Von Vlotho in die ganze Welt

Wer den gleichen Weg durch die Privatausstellung nehmen möchte wie die Wäsche durch einen Betrieb, muss sich im Zickzack durch die Räume bewegen. Verloren geht dabei jedoch niemand, da die Bereiche verschiedenfarbig eingeteilt sind:der Waschbereich ist Gelb, die Flachwäschebearbeitung Blau, die Trockenwäschebearbeitung Grün, der Formteilebereich Orange. Außerdem stehen durchweg rund 100 Mitarbeiter des Vlothoer Unternehmens für Auskünfte bereit, zu erkennen an ihren hellblauen Krawatten und ihren Namensschildern. Viele sind bereits in Gespräche vertieft und neben Deutsch hört man sie auch auf Englisch oder Französisch die Wäschereitechnik erläutern.

Der Wäschelauf beginnt mit dem Sortieren der Wäsche. Hier bietet Kannegiesser mit der Förder- und Sortiertechnik Supertrack ein System, das sowohl auf der unreinen als auch auf der reinen Seite eingesetzt werden kann. Die Anlage wird künftig in einem
3D-Modell geplant, sodass der Kunde sich bereits vor der Installation ein Bild davon machen kann, wie das System in seinem
Betrieb aussieht. „Eine echte Neuerung ist unsere Power Trans Jet, eine Waschstraße mit integrierter Zentrifugeneinheit“, sagt Matthias Schäfer, im Hause Kannegiesser zuständig für Marketing und Vertrieb Wäschereilogistik. Hier wird nach der Waschzone die Waschflotte direkt in die Zentrifuge umgeladen und geschleudert. Eine Webcam in der Zentrifuge lässt die Besucher beobachten, wie dies funktioniert:Die Trommel dreht sich bereits, wenn die Wäsche inklusive Waschflotte hineingeworfen wird. Der Vorschleudergang erreicht eine Geschwindigkeit mit maximal einem g-Faktor von 800, löst die gebundene Flotte aus dem Gewebe heraus und führt sie einem Speichertank (Tank 1) zu.

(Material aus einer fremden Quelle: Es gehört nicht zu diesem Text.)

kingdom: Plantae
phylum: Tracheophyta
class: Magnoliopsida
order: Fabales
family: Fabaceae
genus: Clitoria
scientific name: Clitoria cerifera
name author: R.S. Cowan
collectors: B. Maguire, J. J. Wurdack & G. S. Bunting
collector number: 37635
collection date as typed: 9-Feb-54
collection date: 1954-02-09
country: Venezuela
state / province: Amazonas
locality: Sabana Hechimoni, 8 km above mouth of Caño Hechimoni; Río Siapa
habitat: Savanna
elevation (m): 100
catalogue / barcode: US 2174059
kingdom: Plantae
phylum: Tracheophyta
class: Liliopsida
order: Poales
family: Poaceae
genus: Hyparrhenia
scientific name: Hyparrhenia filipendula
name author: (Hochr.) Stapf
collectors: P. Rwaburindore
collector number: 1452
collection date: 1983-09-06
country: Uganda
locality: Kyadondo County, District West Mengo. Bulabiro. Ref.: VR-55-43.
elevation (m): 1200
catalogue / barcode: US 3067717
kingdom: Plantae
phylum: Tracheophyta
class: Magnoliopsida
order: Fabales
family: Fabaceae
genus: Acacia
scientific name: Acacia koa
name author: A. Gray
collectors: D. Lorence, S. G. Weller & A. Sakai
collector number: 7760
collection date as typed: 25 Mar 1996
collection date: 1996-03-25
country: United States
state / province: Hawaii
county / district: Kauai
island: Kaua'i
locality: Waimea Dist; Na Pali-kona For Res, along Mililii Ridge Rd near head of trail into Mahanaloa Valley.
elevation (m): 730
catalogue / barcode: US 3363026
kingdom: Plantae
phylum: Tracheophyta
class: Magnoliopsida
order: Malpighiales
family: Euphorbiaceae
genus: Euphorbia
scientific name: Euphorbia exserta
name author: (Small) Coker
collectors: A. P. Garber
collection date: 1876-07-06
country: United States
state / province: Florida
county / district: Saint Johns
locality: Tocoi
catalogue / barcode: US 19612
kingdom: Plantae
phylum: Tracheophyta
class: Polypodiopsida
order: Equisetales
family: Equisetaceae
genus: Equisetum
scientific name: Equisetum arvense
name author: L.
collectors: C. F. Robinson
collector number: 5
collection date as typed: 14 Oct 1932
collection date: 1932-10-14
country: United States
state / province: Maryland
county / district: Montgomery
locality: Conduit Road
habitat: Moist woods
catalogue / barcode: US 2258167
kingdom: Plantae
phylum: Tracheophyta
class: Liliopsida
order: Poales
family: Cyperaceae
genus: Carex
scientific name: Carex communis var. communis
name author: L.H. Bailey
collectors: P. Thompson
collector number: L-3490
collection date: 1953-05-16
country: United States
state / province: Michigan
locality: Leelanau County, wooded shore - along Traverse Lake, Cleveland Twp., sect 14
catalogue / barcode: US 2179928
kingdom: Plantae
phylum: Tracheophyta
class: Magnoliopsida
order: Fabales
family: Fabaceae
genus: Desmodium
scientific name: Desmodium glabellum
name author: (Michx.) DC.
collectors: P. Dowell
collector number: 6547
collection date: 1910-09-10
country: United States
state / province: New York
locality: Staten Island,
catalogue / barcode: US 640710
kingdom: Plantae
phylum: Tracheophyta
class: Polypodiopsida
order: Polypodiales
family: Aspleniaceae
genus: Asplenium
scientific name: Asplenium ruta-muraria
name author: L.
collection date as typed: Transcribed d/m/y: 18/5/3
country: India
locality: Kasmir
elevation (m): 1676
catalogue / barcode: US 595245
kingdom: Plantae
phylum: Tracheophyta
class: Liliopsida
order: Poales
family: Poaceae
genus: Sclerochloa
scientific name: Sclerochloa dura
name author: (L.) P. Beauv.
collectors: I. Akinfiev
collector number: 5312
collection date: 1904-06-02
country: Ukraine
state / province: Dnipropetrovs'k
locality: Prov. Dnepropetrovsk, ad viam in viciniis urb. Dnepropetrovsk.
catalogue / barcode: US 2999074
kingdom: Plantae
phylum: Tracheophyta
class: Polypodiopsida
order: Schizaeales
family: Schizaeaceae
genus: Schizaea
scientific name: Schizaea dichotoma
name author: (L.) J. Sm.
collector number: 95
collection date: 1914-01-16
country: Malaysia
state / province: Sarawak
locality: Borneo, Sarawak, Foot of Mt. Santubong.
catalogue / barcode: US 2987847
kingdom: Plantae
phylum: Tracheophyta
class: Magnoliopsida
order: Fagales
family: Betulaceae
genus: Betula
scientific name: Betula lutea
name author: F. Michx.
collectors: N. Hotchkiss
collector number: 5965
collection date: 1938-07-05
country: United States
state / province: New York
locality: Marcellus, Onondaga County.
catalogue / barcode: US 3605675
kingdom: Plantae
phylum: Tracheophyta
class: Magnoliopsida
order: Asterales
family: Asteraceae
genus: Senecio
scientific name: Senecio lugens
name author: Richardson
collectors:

Dann folgen Spülprozess und Hauptschleudergang. Insgesamt wird 60 Sekunden lang geschleudert. Auch die zweite Spülflotte wird in einem Speichertank (Tank 2) gesammelt. „Damit nehmen wir das Prinzip einer Waschschleudermaschine in die Waschstraße hinein“, erklärt Schäfer. Andreas Langer, Verfahrenstechnik WET (Waschen, Entwässern, Trocknen), ergänzt:„Die Idee gibt es bereits seit langem, sie konnte jedoch erst jetzt, da es möglich geworden ist, die Nebenzeiten bei der Zentrifuge zu reduzieren, umgesetzt werden.“ Geeignet sei die Maschine vor allem für Berufskleidung, Matten, Feuchtwischbezüge und Laminate, weniger für Frottee oder Flachwäsche.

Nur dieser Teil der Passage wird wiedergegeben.